- Genre: Slapstick
- Created by: Anne Wood
- Starring: Robin Stevens
- Country of origin: United Kingdom
- Original language: English
- No. of seasons: 2
- No. of episodes: 82

Production
- Running time: 25 minutes
- Production company: Ragdoll Productions Channel 4

Original release
- Network: Channel 4
- Release: 5 October 1985 – 5 September 1990

= Pob's Programme =

British children's television series (1985–1990)

Pob's Programme was a children's television programme which was broadcast in the United Kingdom on Channel 4. The programme is presented by a puppet named Pob (played by a puppeter Robin Stevens), who speaks with a speech impediment and who supposedly lives inside the viewer's TV (the casing and red, green and blue electron guns visible behind him). Music was composed and performed by Mike Stanley. The opening titles of the show consist of the character breathing on the camera lens (this breathing was often mistaken for spitting, given the loud noise accompanying it and the thick condensation appearing on screen), and tracing his name in the condensation. Each week on the programme, a celebrity guest visits Pob's garden, and entertains him — though Pob and the guest never appear on screen together.
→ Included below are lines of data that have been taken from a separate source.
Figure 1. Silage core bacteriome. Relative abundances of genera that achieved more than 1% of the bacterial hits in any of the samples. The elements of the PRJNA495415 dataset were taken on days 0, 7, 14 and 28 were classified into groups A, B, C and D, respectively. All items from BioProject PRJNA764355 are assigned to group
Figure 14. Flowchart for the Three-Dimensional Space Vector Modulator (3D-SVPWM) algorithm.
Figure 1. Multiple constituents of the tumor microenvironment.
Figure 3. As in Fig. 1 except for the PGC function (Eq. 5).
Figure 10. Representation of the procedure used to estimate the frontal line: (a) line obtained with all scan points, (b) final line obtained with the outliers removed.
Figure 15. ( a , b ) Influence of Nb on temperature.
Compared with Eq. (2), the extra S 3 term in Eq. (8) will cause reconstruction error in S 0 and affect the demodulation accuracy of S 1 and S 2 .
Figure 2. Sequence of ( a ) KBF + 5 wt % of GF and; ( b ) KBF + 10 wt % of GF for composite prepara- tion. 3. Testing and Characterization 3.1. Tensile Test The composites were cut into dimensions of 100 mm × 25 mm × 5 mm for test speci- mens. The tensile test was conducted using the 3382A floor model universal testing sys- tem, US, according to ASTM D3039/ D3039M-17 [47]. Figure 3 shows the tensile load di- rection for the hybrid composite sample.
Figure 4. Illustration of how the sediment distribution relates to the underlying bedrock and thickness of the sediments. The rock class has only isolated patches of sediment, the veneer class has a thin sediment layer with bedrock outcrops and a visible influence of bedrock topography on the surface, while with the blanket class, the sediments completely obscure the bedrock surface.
Pob's Programme was created by Doug Wilcox and Anne Wood of Ragdoll Productions, and was also Ragdoll's first show. Anne went on to create other programmes such as Rosie and Jim and Teletubbies. Unlike the other series by Ragdoll, it is one of the only programmes not to be acquired and picked up by DHX Media.

==Series overview==

| Series | Episodes |  | Originally released |  |
| First released | Last released |
| 1 | 52 |  | 5 October 1985 | 14 December 1986 |
| 2 | 30 |  | 19 July 1988 | 5 September 1990 |

== Content ==
In a typical episode, the celebrity visitor to the show finds a label attached to a piece of string on the gates of Pob's garden;

If in my programme you would be,
Wind the wool and follow me.
Follow where the wool is led first the Yellow then the Red

The celebrity guest then follows the woollen string, winding it as they go, and encountering a second label;

Wind it slowly, wind it fast,
A secret you will find at last.

Ultimately the wool is found to be Pob's unravelled jumper, and he is awoken to trace his name on the screen. Over the course of the programme, the celebrity guest reads a story, and solves a word puzzle with Pob.

Over 28 celebrity visitors appeared on Pob's Programme like Nigel Hayes, some appearing twice. The visitors, many of them well known as actors, included Roy Castle, Jan Francis, Charlie Williams, Madhur Jaffrey, Brian Blessed, Brian Patten, Hannah Gordon, Su Pollard, Kathy Staff, John Duttine, Ross Davidson, Spike Milligan, Toyah Willcox. Bill Pertwee, Anni Domingo, Josette Simon, Tony Armatrading, Rupert Frazer, Kjartan Poskitt, Bernard Hepton, Peter Howitt, Cheryl Campbell, Susan Gilmore, Pat Coombs and Patricia Hodge. One episode was filmed on location at Birmingham Children's Hospital with Barry Foy as a patient.

Various celebrities had recurring segments on Pob's Programme, including Nigel Kennedy (who would attempt to teach Pob to play the violin), Dick King-Smith (who would follow nature trails based on clues that Pob would send him), Alan Dart (who would be seen, hands only, doing a different handicraft project each episode) and Rod Campbell (who would devise different ways to open a mystery box).

Pob was often accompanied in his mischief by a silent teddy bear called Teddy, operated by Bob Berk and Wanda Szajna-Hopgood.

== Recognition ==
In 2001, Pob's Programme was number 59 on Channel 4's 100 Greatest Kids' TV shows.